Shadow of War’s Treatment of Orcs is the Worst Part of the Game

Shadow of War has a lot of things going for it, but its real claim to fame is the improved Nemesis System. As you play through the game, you’ll fight and “dominate” a ton of orc captains, and each one of them has their own randomly generated traits and personality. If not for the dynamic nature of the NPCs the Shadow of War would get repetitive quickly, but seeing how the next captain will look, talk, and how they’ll fight keeps the experience fresh.

The most important thing the Nemesis System does though is to emotionally invest you in the soldiers that make up your army. You’ll inevitably have your favorites, and you’ll worry about them when they have to fight. Why then, if the game spends so much time getting you involved with the orcs, does Talion and Celebrimbor treat them like garbage the whole game?

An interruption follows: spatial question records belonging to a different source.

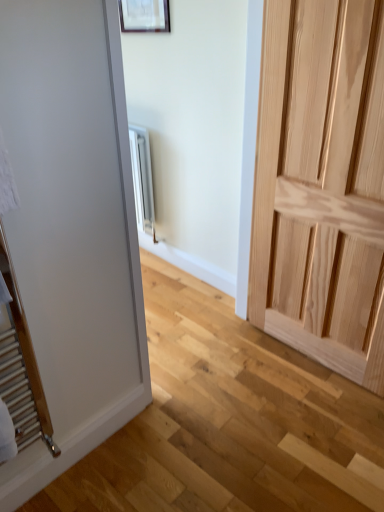
The image size is (384, 512). Identify the location of vacant space that is to the left of natural wood door at right. (238, 376).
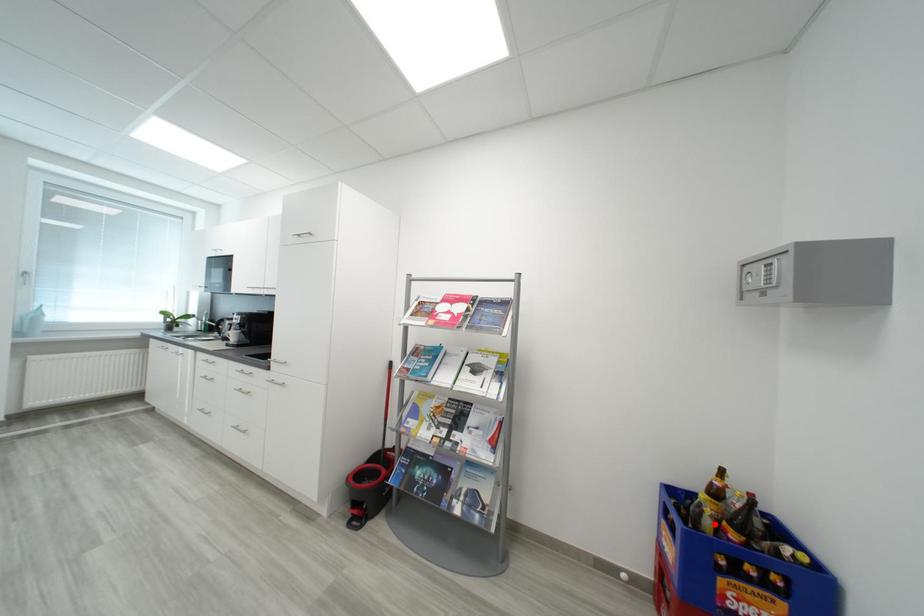
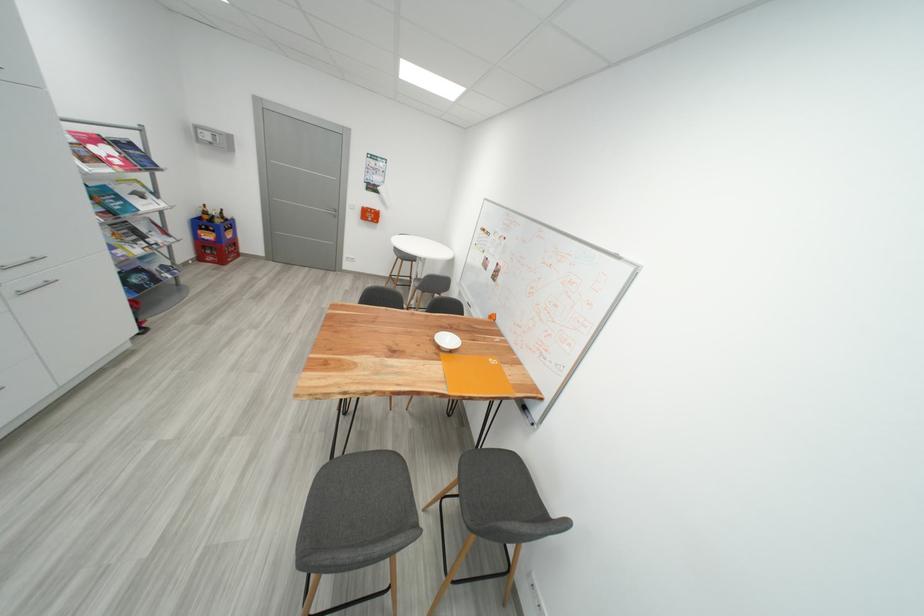
Where in the second image is the point corresponding to the highlighted location from the first image?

Also: 5 Tips I Wish I Knew Before Starting Middle-earth: Shadow of War

(Minor spoilers for Middle-earth: Shadow of War below.)

Middle-earth: Shadow of War: Talion and Celebrimbor need to stop with the bigotry.

I’m not going to make any social allegories to Shadow of War, and I get within the context of the game that Talion and Celebrimbor are driven by the need for revenge. We’re role-playing Talion so to a degree it makes sense that he has a lot of contempt for the race that attacked his outpost and killed his family at the start of Shadow of Mordor. I typically don’t try to put too much of myself into such a distinct character. It’s not my story, it’s Talion’s, and I’m just along for the ride.

Talion and Celebrimbor’s relationship with the orcs is relatively one-sided. They need an army to take on Sauron, and the easiest way to get one is just to steal the one that’s in front of them. Talion can dominate orcs through magic and subvert them to his will, and a good part of Shadow of War is spent hunting down the powerful leaders of the orc armies and bringing them to heel under your banner.


The whole concept works in the context of the game for the most part, but the Nemesis System makes things a bit fuzzy. It’s Talion’s story, but it’s evident that the randomly created orc captains are there to affect the player. Talion doesn’t care if that orc you met is a poet or a singer, but it’s meant to make you laugh, just like meeting a captain who is kept alive by maggots eating the dead flesh off his many wounds is supposed to make you feel repulsed.

For the most part, the only comments Talion and Celebrimbor have to make about the orcs is how they’re disgusting, but useful creatures. Never is it brought to the forefront that what you’re doing for the whole game is akin to slavery. Even when an orc goes out of its way to help you, like Ratbag in the story, or the captains you fight alongside that can randomly deflect a killing blow, they’re treated as objects or creatures, not fellow warriors.

Middle-earth: Shadow of War: If you’re going to spend so much time crafting a fantastic NPC system, let me have more agency.

Again, I don’t have any issues with a game like Shadow of War being on rails to an extent. The way the plot develops in the game just doesn’t make a whole lot of decision-making on the player’s part feasible. I don’t mind playing the role of Talion, even if I wouldn’t make the same decisions he does.

The big issue though is that Nemesis System is mostly disconnected from the overarching story. No matter how much time you spend gathering, training, and fighting with your orc captains, there’s no real acknowledgment of any of it.


Rather than allowing us to have the freedom to learn more about the orcs under our command, and to spend time with them in more meaningful ways than just fighting or overhearing an idle conversation, a lot of their uniqueness is wasted after our initial meeting with them. It doesn’t matter if one of my orcs writes terrible songs if I can’t sit down by the campfire and listen to him now and again.

The ideal time for this to happen would be Act IV when you spend almost all of your time preparing your armies and fighting alongside them in defense of your fortresses. Since so little actual plot occurs in this section of Shadow of War, it would have been an excellent time for Talion to come to his senses over the fact that he’s forced thousands of orcs to be used as cannon fodder against their will and is basically as evil as Sauron at this point. It would have been a great turning point for him to release his armies from magical enslavement so that we could stand alongside all of the friends we’ve made over the course of the game as equals, but that doesn’t happen.

I still loved Middle-earth Shadow of War, and I think the Nemesis System is fantastic. My complaints about how we’re allowed to interact with the orcs might be caused more by computational issues than anything else. I know it would be difficult to make whole new systems for us to allow a more dynamic relationship with our orc pals, but it doesn’t keep me from wanting one.